- [REQUIRED ACTION A] Restate the paragraph of the curriculum passage that begins "In Social Studies in the 6th Grade" as a short bulleted list, keeping its main facts.
- [REQUIRED ACTION B] Reproduce the part of the curriculum passage starting with "Unit 3 - Energy" and going on through "machines look like?".

::: GIVEN PASSAGE

Unit 2 - Weather & the Atmosphere

  • What causes weather conditions?

  • How do matter and energy interact to produce weather patterns?

  • Why do different locations have different weather conditions?

  • What short-term/long-term solutions can we propose that will help reduce pollution?

Unit 3 - Energy & Simple Machines

  • How do different forms of energy transfer and/or change matter?

  • In what ways can energy be effectively conserved?

  • How do machines use energy to do work?

  • What would energy-efficient machines look like?

  • What strategies/ideas can we pose to promote the effective use and conservation of energy?



Homework is assigned to give students time to reflect on the day’s work, help students prepare for class the next day, and be aware of current news in the scientific community. Science homework may include:

  • My Understanding - a brief reflection on the day’s activities will be assigned when new content is covered.

  • Current Event Articles in Science - a brief summary & reflection of two articles, will be assigned each week.

  • Students are expected to read their notes each night and write down any lingering comments, questions, or concerns in the margin of their notebook.



Social Studies

Carol Shirai –

In Social Studies in the 6th Grade students will learn reading and research skills to gather information, and develop strategies for thinking, writing, and talking about what they have learned. These skills are a critical part of our curriculum. In addition to the major concepts and details about each culture we study, students will learn what kinds of questions historians ask themselves, how to use various resources to answer those questions, and how to develop sophisticated ideas about what they are learning.

::::::
::: RECORD EXTRACTS

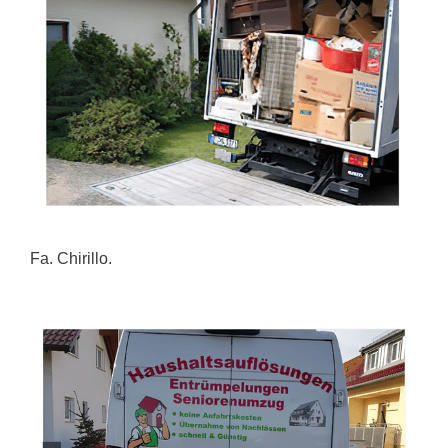
Fa. Chirillo.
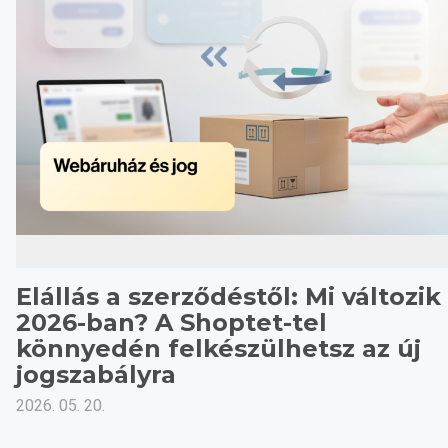
Elállás a szerződéstől: Mi változik
2026-ban? A Shoptet-tel
könnyedén felkészülhetsz az új
jogszabályra
2026. 05. 20.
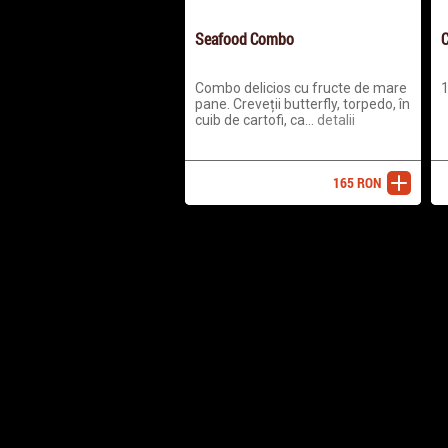
Seafood Combo
C
Combo delicios cu fructe de mare
1
pane. Creveții butterfly, torpedo, în
cuib de cartofi, ca...
detalii
165
RON
adaugă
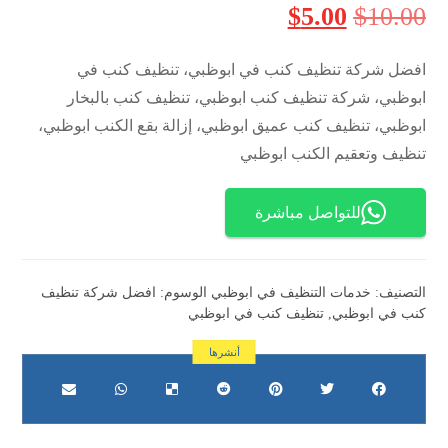
$
5.00
$
10.00
افضل شركة تنظيف كنب في ابوظبي، تنظيف كنب في
ابوظبي، شركة تنظيف كنب ابوظبي، تنظيف كنب بالبخار
ابوظبي، تنظيف كنب عميق ابوظبي، إزالة بقع الكنب ابوظبي،
تنظيف وتعقيم الكنب ابوظبي
للتواصل مباشرة
التصنيف:
خدمات التنظيف في ابوظبي
الوسوم:
افضل شركة تنظيف
كنب في ابوظبي
,
تنظيف كنب في ابوظبي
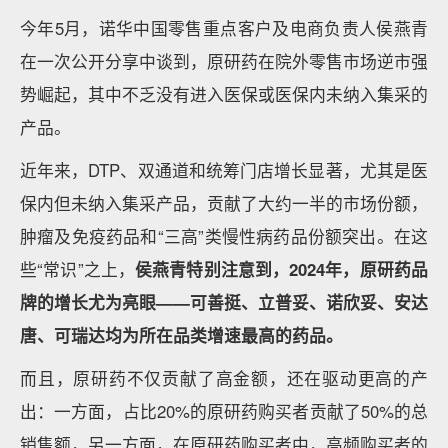
今年5月，诺华中国零售重点客户及电商负责人侯燕青
在一次公开分享中谈到，原研药在院外零售市场逆市强
势崛起，其中不乏没有进入医保或医保内未纳入集采的
产品。
近年来，DTP、双通道和统筹门店增长显著，尤其是医
保内但未纳入集采产品，贡献了大约一半的市场份额，
肿瘤及免疫药品和“三高”类慢性病药品份额突出。在这
些“常识”之上，
侯燕青特别注意到，2024年，原研药品
牌的增长尤为亮眼——可善挺、立普妥、诺欣妥、安达
唐、可瑞达均为所在品类增速最高的药品。
而且，原研药不仅贡献了高金额，还在驱动更高的产
出：一方面，占比20%的原研药购买者贡献了50%的总
销售额，另一方面，在原研药购买者中，高频购买者的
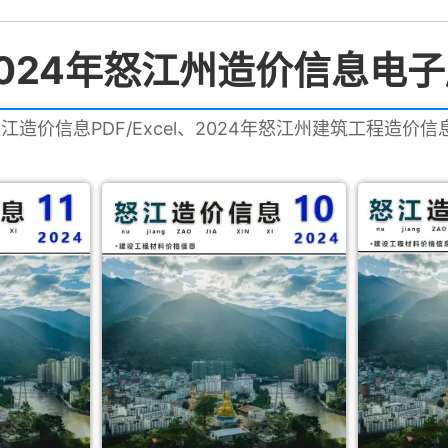
024年怒江州造价信息电
怒江造价信息PDF/Excel、2024年怒江州建筑工程造价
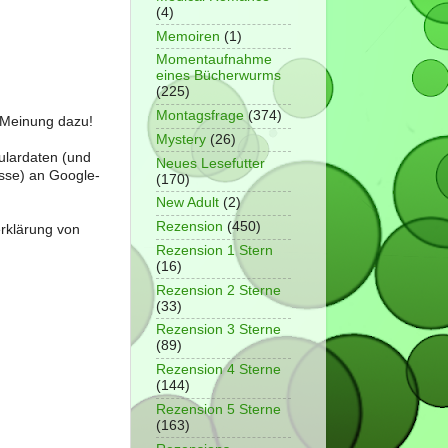
(4)
Memoiren
(1)
Momentaufnahme
eines Bücherwurms
(225)
Montagsfrage
(374)
e Meinung dazu!
Mystery
(26)
ulardaten (und
Neues Lesefutter
sse) an Google-
(170)
New Adult
(2)
Rezension
(450)
erklärung von
Rezension 1 Stern
(16)
Rezension 2 Sterne
(33)
Rezension 3 Sterne
(89)
Rezension 4 Sterne
(144)
Rezension 5 Sterne
(163)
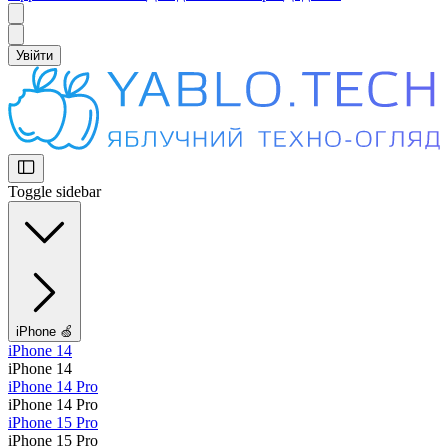
Увійти
Toggle sidebar
iPhone 🍏
iPhone 14
iPhone 14
iPhone 14 Pro
iPhone 14 Pro
iPhone 15 Pro
iPhone 15 Pro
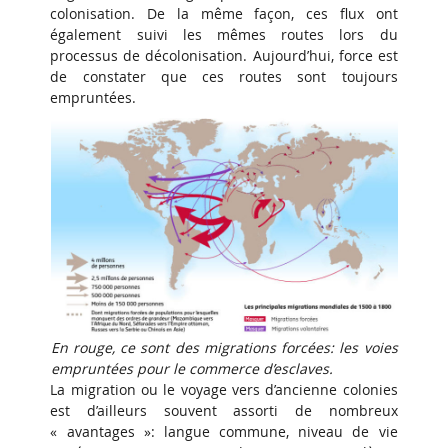
colonisation. De la même façon, ces flux ont
également suivi les mêmes routes lors du
processus de décolonisation. Aujourd’hui, force est
de constater que ces routes sont toujours
empruntées.
En rouge, ce sont des migrations forcées: les voies
empruntées pour le commerce d’esclaves.
La migration ou le voyage vers d’ancienne colonies
est d’ailleurs souvent assorti de nombreux
« avantages »: langue commune, niveau de vie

::::::

- [REPLY A]
- Sixth-grade Social Studies students learn reading and research skills to gather information.
- They develop strategies for thinking, writing, and talking about what they have learned. These skills are a critical part of the curriculum.
- Besides the major concepts and details about each culture studied, they learn:
  - what kinds of questions historians ask themselves
  - how to use various resources to answer those questions
  - how to develop sophisticated ideas about what they are learning

- [REPLY B]
Unit 3 - Energy & Simple Machines

  • How do different forms of energy transfer and/or change matter?

  • In what ways can energy be effectively conserved?

  • How do machines use energy to do work?

  • What would energy-efficient machines look like?